#### 記事:
%%

2017年3月12日日曜日

想いを伝える


 今日は大いに迷ったが「なくせ!原発 再稼働はんたい!」-3・11おおさか大集会-をあきらめて「森友学園緊急報告集会」に出掛けた。
 日本中の耳目を集める大問題の地元である豊中市での集会ということでかなりの人数が集まるかもしれないと思ったがそんなに宣伝もしていないので「2時開会」の少し前に行けばいいだろうと思い出掛けた。
 新装なった市の会館の中に入ると何やら大勢の人が集まっており、スタッフの腕章を付けた女性が必死に説明している。取り囲んでいる人たちは口々に、「どないなってるんや?」「遠いところから来たのに殺生や」と言っている。
 話を聞いていると主催者も予想外の参加者で1時前ごろから人が集まりだし、急きょ整理券(新装なったホールの為市側の規制が強まりこのホールには200人以上入れてはいかん!という事になり)を出し早々と人数に達してしまったらしい。
 何とかならんのかと粘ったが結局あきらめた。今からでは「おおさか大集会」にも中途半端だしと、こちらも諦めた。
 なんとも締まらない一日になってしまったと思いながら帰り道に立ち寄った大阪空港で思いもかけず空港内のアナウンスが「皆様も黙とうをお願いします」と呼びかけ、ほとんどの人が立ち止まり黙とうをしていた。
 私も黙とうをしながら6年前のあの日の事を思った。家に帰って6年前のブログの記事を見てみると、やはり当時群馬で働いていた息子の心配と、阪神淡路大震災の時の事が思い出され眠れない日が続いていたことが書いてある。

%%

#### 項目一覧:
%%

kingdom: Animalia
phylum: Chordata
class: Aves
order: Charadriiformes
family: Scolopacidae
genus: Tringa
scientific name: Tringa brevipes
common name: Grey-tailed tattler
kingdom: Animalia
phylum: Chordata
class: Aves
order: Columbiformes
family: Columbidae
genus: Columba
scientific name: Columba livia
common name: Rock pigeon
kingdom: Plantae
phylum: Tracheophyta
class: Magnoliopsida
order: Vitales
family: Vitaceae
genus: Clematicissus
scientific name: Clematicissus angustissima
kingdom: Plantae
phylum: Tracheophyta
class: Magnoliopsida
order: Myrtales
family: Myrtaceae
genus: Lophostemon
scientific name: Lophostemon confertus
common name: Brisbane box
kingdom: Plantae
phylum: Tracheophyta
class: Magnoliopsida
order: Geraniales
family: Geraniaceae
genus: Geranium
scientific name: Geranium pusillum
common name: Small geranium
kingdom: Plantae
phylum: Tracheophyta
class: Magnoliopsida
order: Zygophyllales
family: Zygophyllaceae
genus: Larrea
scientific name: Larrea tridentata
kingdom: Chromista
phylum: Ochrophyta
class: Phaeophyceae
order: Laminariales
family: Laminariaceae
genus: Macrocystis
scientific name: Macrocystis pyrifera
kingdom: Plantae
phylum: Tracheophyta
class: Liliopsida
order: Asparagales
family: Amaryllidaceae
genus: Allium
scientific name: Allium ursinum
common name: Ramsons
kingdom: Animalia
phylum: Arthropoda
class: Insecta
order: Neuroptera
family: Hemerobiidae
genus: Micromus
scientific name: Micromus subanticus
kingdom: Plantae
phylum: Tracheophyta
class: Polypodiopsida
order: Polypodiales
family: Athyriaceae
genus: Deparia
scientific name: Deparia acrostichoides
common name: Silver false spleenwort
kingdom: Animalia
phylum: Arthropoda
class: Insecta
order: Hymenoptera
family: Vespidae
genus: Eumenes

%%

#### 練習問題:
1 – 森友学園の集会に出掛けた日を記したこの記事の内容を、二文でまとめよ。
2 – 記事の「話を聞いていると」で始まる段落を、主な事実を残したまま箇条書きに直せ。
3 – 記事のうち「新装なった市の会館の中に入る」で始まり「半端だしと、こちらも諦めた。」までの部分を、「整理券」を「入場券」に入れ替えて書き直せ。

#### 各問の解答:
1 – 筆者は3・11おおさか大集会をあきらめて豊中市での森友学園緊急報告集会に出掛けたが、整理券が早々と定員の200人に達していたらしく会場に入れず、大集会のほうも諦めた。帰り道の大阪空港でアナウンスに応じて黙とうをしながら6年前のあの日を思い、当時のブログ記事に、群馬で働いていた息子への心配や阪神淡路大震災の記憶で眠れない日が続いたと書いてあったことを確かめた。

2 –
- 主催者にとっても参加者の数は予想外だった。
- 1時前ごろから人が集まりだした。
- 急きょ整理券が出された。
- ホールが新装されたため市側の規制が強まり、200人以上は入れてはいけないことになった。
- 早々とその人数に達してしまったらしい。

3 –
新装なった市の会館の中に入ると何やら大勢の人が集まっており、スタッフの腕章を付けた女性が必死に説明している。取り囲んでいる人たちは口々に、「どないなってるんや?」「遠いところから来たのに殺生や」と言っている。
 話を聞いていると主催者も予想外の参加者で1時前ごろから人が集まりだし、急きょ入場券(新装なったホールの為市側の規制が強まりこのホールには200人以上入れてはいかん!という事になり)を出し早々と人数に達してしまったらしい。
 何とかならんのかと粘ったが結局あきらめた。今からでは「おおさか大集会」にも中途半端だしと、こちらも諦めた。